與其說他是個文人,不如說是個戴方巾的豪俠更為恰當。書中真正的書生大概隻有那位不在一百〇八好漢之列的白衣秀士王倫,而這個人物在《水滸傳》中的地位與《金瓶梅》中的水秀才、溫秀才差不多,都是百無一能、行同犬彘的猥瑣小人。至於上層官僚,象蔡京一類的奸佞不必說是一些醜惡的敗類;有的人士官僚從敘述者的態度來看可以算作正麵人物,比如從第五十九回開始出現的太尉宿元景就是這樣一位賢臣。盡管如此,宿元景仍然是一副孱弱無能的形象,被宋江、吳用等輩玩弄於掌股之上。至於那些處於大忠大奸之間的庸庸之輩如梁中書、蔡九知府、王太守等人,在梁山好漢們麵前更是個個顯得卑瑣渺小。如第六十二回“劫法場石秀跳樓”中,一個單身劫法場的石秀竟然把梁中書和王太守嚇得不知所措,這種戲劇性地誇張了的形象對比當然不僅僅是一種藝術手法,同時也流露出了故事的敘述者對官僚士大夫的輕蔑態度。
══════════════════════════════
→ 任務說明 A:
根據這篇談《水滸傳》的短文，回答下列問題：
(i) 太尉宿元景從第幾回開始出現？
(ii) 第六十二回中單身劫法場的是誰？
(iii) 王倫在《水滸傳》中的地位與《金瓶梅》中的哪兩個人物差不多？
隨後的記錄與這篇談《水滸傳》的短文毫無關聯。

(收藏條目)
══════════════════════════════
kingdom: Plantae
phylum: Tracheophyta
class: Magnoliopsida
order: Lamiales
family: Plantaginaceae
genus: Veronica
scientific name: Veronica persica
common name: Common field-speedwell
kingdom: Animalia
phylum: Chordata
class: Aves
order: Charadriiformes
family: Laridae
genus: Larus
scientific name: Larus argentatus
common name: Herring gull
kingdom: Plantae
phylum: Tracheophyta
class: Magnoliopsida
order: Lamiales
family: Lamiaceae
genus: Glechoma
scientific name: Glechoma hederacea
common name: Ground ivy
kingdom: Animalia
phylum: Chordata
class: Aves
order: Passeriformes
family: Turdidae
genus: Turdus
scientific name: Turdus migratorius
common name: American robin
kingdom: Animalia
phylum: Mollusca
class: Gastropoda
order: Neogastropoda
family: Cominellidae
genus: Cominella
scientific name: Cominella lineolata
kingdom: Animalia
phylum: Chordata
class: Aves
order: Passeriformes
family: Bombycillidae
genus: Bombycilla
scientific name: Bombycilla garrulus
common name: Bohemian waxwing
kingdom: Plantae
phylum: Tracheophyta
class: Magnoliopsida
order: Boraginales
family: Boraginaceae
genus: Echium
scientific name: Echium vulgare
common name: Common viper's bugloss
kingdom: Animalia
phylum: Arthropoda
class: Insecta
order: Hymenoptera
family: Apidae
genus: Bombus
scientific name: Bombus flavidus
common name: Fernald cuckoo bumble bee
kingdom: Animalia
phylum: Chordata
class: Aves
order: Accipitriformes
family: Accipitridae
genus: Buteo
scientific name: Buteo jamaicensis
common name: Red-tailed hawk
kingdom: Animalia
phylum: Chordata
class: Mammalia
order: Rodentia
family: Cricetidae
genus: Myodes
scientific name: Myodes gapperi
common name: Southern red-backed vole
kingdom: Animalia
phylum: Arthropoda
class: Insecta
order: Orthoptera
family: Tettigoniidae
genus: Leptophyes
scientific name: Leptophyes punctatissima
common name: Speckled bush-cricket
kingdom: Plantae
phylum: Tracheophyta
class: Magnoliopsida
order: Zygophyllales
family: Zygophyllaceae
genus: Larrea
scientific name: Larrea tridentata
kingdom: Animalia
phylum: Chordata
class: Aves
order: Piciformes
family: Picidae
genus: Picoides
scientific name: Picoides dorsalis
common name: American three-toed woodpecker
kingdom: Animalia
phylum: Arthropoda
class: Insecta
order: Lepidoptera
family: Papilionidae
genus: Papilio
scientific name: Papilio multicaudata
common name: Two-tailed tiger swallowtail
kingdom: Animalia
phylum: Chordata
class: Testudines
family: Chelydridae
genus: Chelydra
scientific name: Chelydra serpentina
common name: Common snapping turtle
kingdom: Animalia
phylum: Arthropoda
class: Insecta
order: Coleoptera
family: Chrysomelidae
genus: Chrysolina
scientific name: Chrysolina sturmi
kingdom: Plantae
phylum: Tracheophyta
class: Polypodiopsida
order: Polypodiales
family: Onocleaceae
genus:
══════════════════════════════
→ 任務說明 B:
把記錄改寫成兩欄的 CSV，欄名分別為「查詢」和「結果」，每條記錄一列，兩個欄位各加引號，換行一律改為空格。從含有"scientific name: Myodes gapperi"的那一行開始，到含有"family: Zygophyllaceae"的那一行為止，首尾兩行都包括在內，只轉換這一段記錄。

→ 參考答案 A:
(i) 第五十九回
(ii) 石秀
(iii) 水秀才、溫秀才

→ 參考答案 B:
查詢,結果
"scientific name:","Myodes gapperi"
"common name:","Southern red-backed vole"
"kingdom:","Animalia"
"phylum:","Arthropoda"
"class:","Insecta"
"order:","Orthoptera"
"family:","Tettigoniidae"
"genus:","Leptophyes"
"scientific name:","Leptophyes punctatissima"
"common name:","Speckled bush-cricket"
"kingdom:","Plantae"
"phylum:","Tracheophyta"
"class:","Magnoliopsida"
"order:","Zygophyllales"
"family:","Zygophyllaceae"